Rappler, which has 10 reporters on staff, did use artificial intelligence during the 2022 presidential campaign, she noted during her talk.

“The future is in our hands. This is it. We have to use generative AI,” she said, adding there were 18,000 candidates who ran for different offices in last year’s Philippine general election and that she had wanted a biography for each one.

To accomplish her goal, Rappler staff structured the data and the system created the biographies. Each biography included a note to inform readers that while the information was created by AI, it was checked by Rappler researchers.

“It worked,” she said.

Philippine voters overwhelmingly supported Ferdinand Marcos Jr. for president in the May 2022 polls. Ressa noted that social media had helped change the public’s recollections about his father, the late dictator Ferdinand E. Marcos, who was driven from office and the country by a people-power revolt in 1986.

Following the election, Rappler continued using AI despite concerns that it could produce false information.

“What we did was fix the parameters so the data it would use, the demand for it would limit its ability to hallucinate,” Ressa said.

Such concerns about social media are not new for Ressa, who used the term “toxic sludge“ of disinformation when accepting her Nobel Prize in December 2021.

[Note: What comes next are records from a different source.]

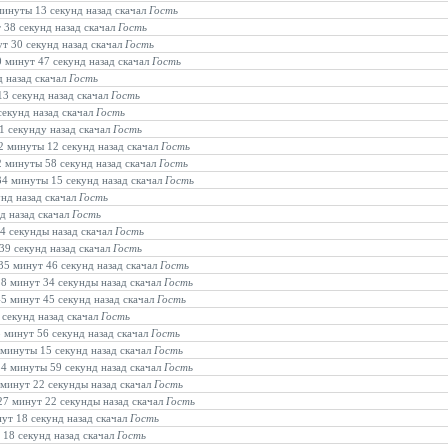
 минуты 13 секунд назад скачал
Гость
т 38 секунд назад скачал
Гость
ут 30 секунд назад скачал
Гость
0 минут 47 секунд назад скачал
Гость
д назад скачал
Гость
13 секунд назад скачал
Гость
секунд назад скачал
Гость
21 секунду назад скачал
Гость
22 минуты 12 секунд назад скачал
Гость
22 минуты 58 секунд назад скачал
Гость
 34 минуты 15 секунд назад скачал
Гость
унд назад скачал
Гость
нд назад скачал
Гость
34 секунды назад скачал
Гость
 39 секунд назад скачал
Гость
 35 минут 46 секунд назад скачал
Гость
 18 минут 34 секунды назад скачал
Гость
45 минут 45 секунд назад скачал
Гость
 секунд назад скачал
Гость
8 минут 56 секунд назад скачал
Гость
4 минуты 15 секунд назад скачал
Гость
 54 минуты 59 секунд назад скачал
Гость
0 минут 22 секунды назад скачал
Гость
 27 минут 22 секунды назад скачал
Гость
нут 18 секунд назад скачал
Гость
 18 секунд назад скачал
Гость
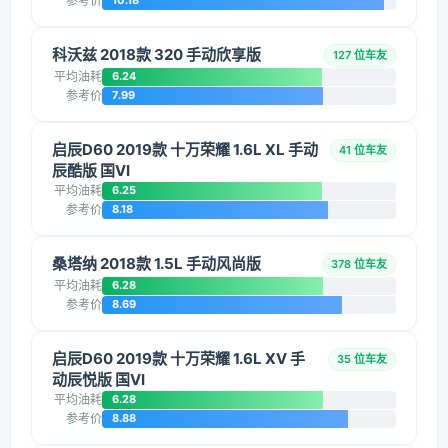
参考价
10.18
科沃兹 2018款 320 手动欣享版
127 位车友
平均油耗
6.24
参考价
7.99
启辰D60 2019款 十万荣耀 1.6L XL 手动
41 位车友
辰酷版 国VI
平均油耗
6.25
参考价
8.18
桑塔纳 2018款 1.5L 手动风尚版
378 位车友
平均油耗
6.28
参考价
8.69
启辰D60 2019款 十万荣耀 1.6L XV 手
35 位车友
动辰悦版 国VI
平均油耗
6.28
参考价
8.88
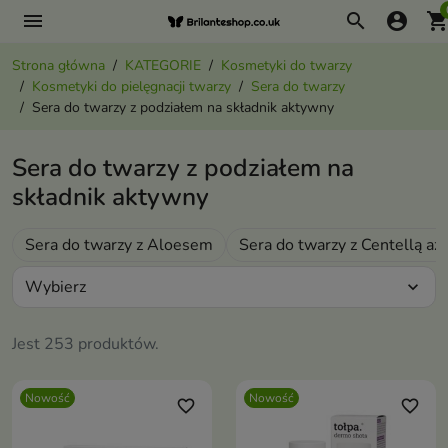
menu
search
account_circle
shopping_ca
Strona główna
KATEGORIE
Kosmetyki do twarzy
Kosmetyki do pielęgnacji twarzy
Sera do twarzy
Sera do twarzy z podziałem na składnik aktywny
Sera do twarzy z podziałem na
składnik aktywny
Sera do twarzy z Aloesem
Sera do twarzy z Centellą azj
Wybierz
expand_more
Jest 253 produktów.
Nowość
Nowość
favorite_border
favorite_border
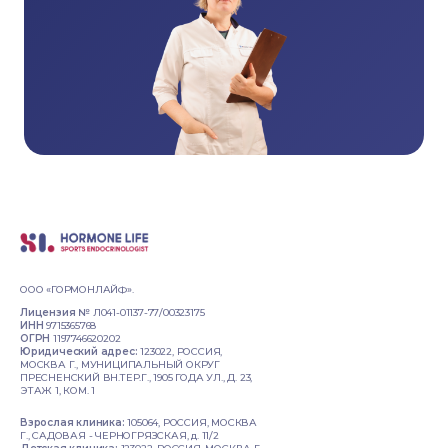
ООО «ГОРМОНЛАЙФ».
Лицензия №
Л041-01137-77/00323175
ИНН
9715365768
ОГРН
1197746620202
Юридический адрес:
123022, РОССИЯ,
МОСКВА Г., МУНИЦИПАЛЬНЫЙ ОКРУГ
ПРЕСНЕНСКИЙ ВН.ТЕР.Г., 1905 ГОДА УЛ., Д. 23,
ЭТАЖ 1, КОМ. 1
Взрослая клиника:
105064, РОССИЯ, МОСКВА
Г., САДОВАЯ - ЧЕРНОГРЯЗСКАЯ, д. 11/2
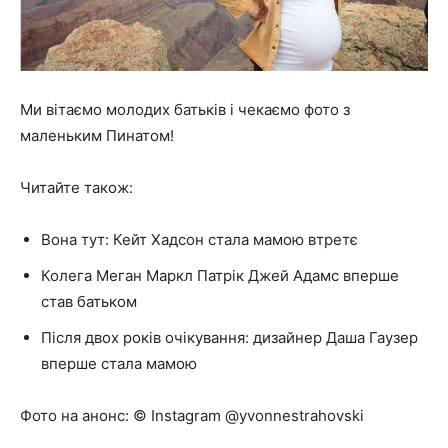
Ми вітаємо молодих батьків і чекаємо фото з
маленьким Пинатом!
Читайте також:
Вона тут: Кейт Хадсон стала мамою втретє
Колега Меган Маркл Патрік Джей Адамс вперше
став батьком
Після двох років очікування: дизайнер Даша Гаузер
вперше стала мамою
Фото на анонс: © Instagram @yvonnestrahovski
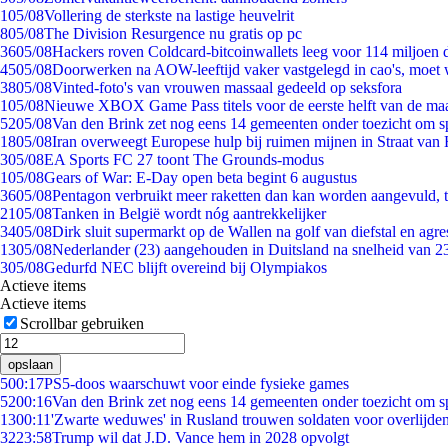
1
05/08
Vollering de sterkste na lastige heuvelrit
8
05/08
The Division Resurgence nu gratis op pc
36
05/08
Hackers roven Coldcard-bitcoinwallets leeg voor 114 miljoen d
45
05/08
Doorwerken na AOW-leeftijd vaker vastgelegd in cao's, moet
38
05/08
Vinted-foto's van vrouwen massaal gedeeld op seksfora
1
05/08
Nieuwe XBOX Game Pass titels voor de eerste helft van de ma
52
05/08
Van den Brink zet nog eens 14 gemeenten onder toezicht om s
18
05/08
Iran overweegt Europese hulp bij ruimen mijnen in Straat va
3
05/08
EA Sports FC 27 toont The Grounds-modus
1
05/08
Gears of War: E-Day open beta begint 6 augustus
36
05/08
Pentagon verbruikt meer raketten dan kan worden aangevuld, t
21
05/08
Tanken in België wordt nóg aantrekkelijker
34
05/08
Dirk sluit supermarkt op de Wallen na golf van diefstal en agre
13
05/08
Nederlander (23) aangehouden in Duitsland na snelheid van 
3
05/08
Gedurfd NEC blijft overeind bij Olympiakos
Actieve items
Actieve items
Scrollbar gebruiken
opslaan
5
00:17
PS5-doos waarschuwt voor einde fysieke games
52
00:16
Van den Brink zet nog eens 14 gemeenten onder toezicht om s
13
00:11
'Zwarte weduwes' in Rusland trouwen soldaten voor overlijden
32
23:58
Trump wil dat J.D. Vance hem in 2028 opvolgt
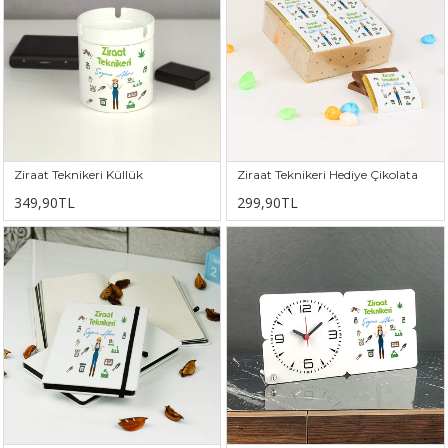
Ziraat Teknikeri Küllük
Ziraat Teknikeri Hediye Çikolata
349,90TL
299,90TL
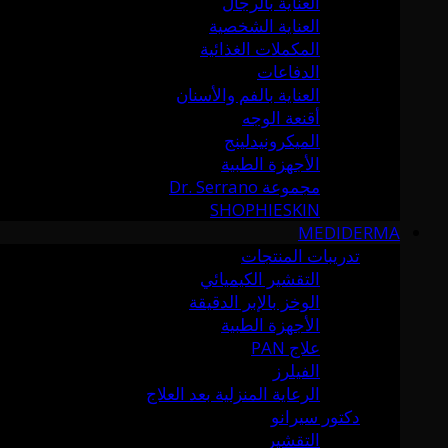
العناية بالرجال
العناية الشخصية
المكملات الغذائية
الدفاعات
العناية بالفم والأسنان
أقنعة الوجه
الميكرونيدلينج
الأجهزة الطبية
مجموعة Dr. Serrano
SHOPHIESKIN
MEDIDERMA
تدريبات المنتجات
التقشير الكيميائي
الوخز بالإبر الدقيقة
الأجهزة الطبية
علاج PAN
الفيلرز
الرعاية المنزلية بعد العلاج
دكتور سيرانو
التقشير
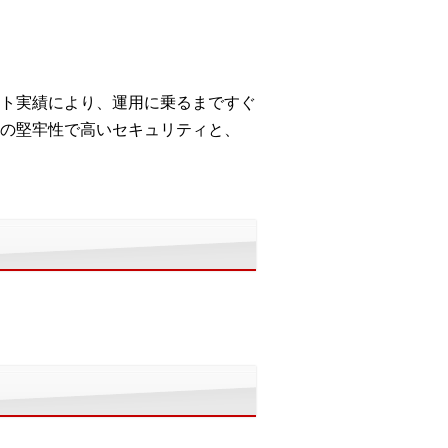
ト実績により、運用に乗るまですぐ
の堅牢性で高いセキュリティと、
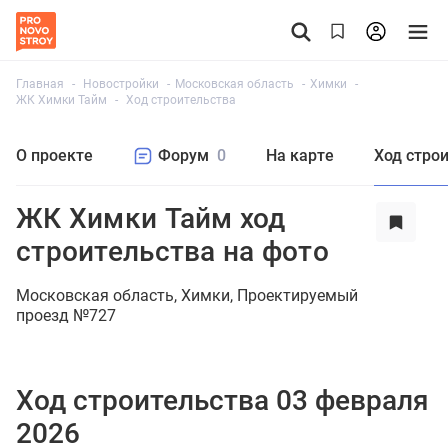
Главная
Новостройки
Московская область
Химки
ЖК Химки Тайм
Ход строительства
О проекте
Форум
0
На карте
Ход стро
ЖК Химки Тайм ход
строительства на фото
Московская область
Химки
Проектируемый
проезд №727
Ход строительства 03 февраля
2026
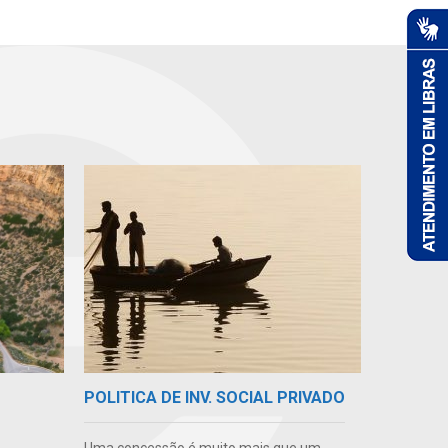
POLITICA DE INV. SOCIAL PRIVADO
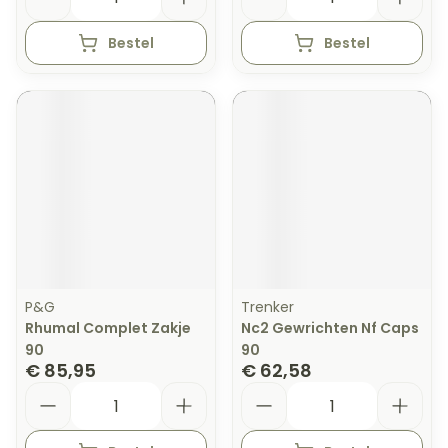
Bestel
Bestel
P&G
Trenker
Rhumal Complet Zakje
Nc2 Gewrichten Nf Caps
90
90
€ 85,95
€ 62,58
Aantal
Aantal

“[T]he toxic sludge that’s coursing through our information ecosystem, prioritized by American internet companies that make more money by spreading that hate and triggering the worst in us … well, that just means we have to work much harder,” she said at the time.

Ressa shared the award with Russian newspaper editor Dmitri Muratov. On Tuesday, she said he planned to stay in Russia despite being declared a “foreign agent” by the government in Moscow. 

Muratov announced he would leave his post as editor of Novaya Gazeta to mount a court challenge.

“Muratov categorically disagrees with the decision of the Ministry of Justice and is filing a lawsuit,” Novaya Gazeta said in a statement, according to Voice of America.

In Washington, Ressa said she had posted a link to a 10-point plan to “reclaim our rights” on X, the social media platform formerly known as Twitter and which is owned by Elon Musk.

“We urge rights-respecting democracies to wake up to the existential threat of information ecosystems being distorted by a Big Tech business model fixated on harvesting people’s data and attention, even as it undermines serious journalism and polarizes debate in society and political life,” the website said.

Among the points are: protect citizens’ rights to privacy; publicly condemn abuses against the free press and journalists globally; urgently propose legislation to ban surveillance advertising; protect media freedom by cutting off disinformation upstream; and create a special envoy of the United Nations Secretary-General focused on the Safety of Journalists.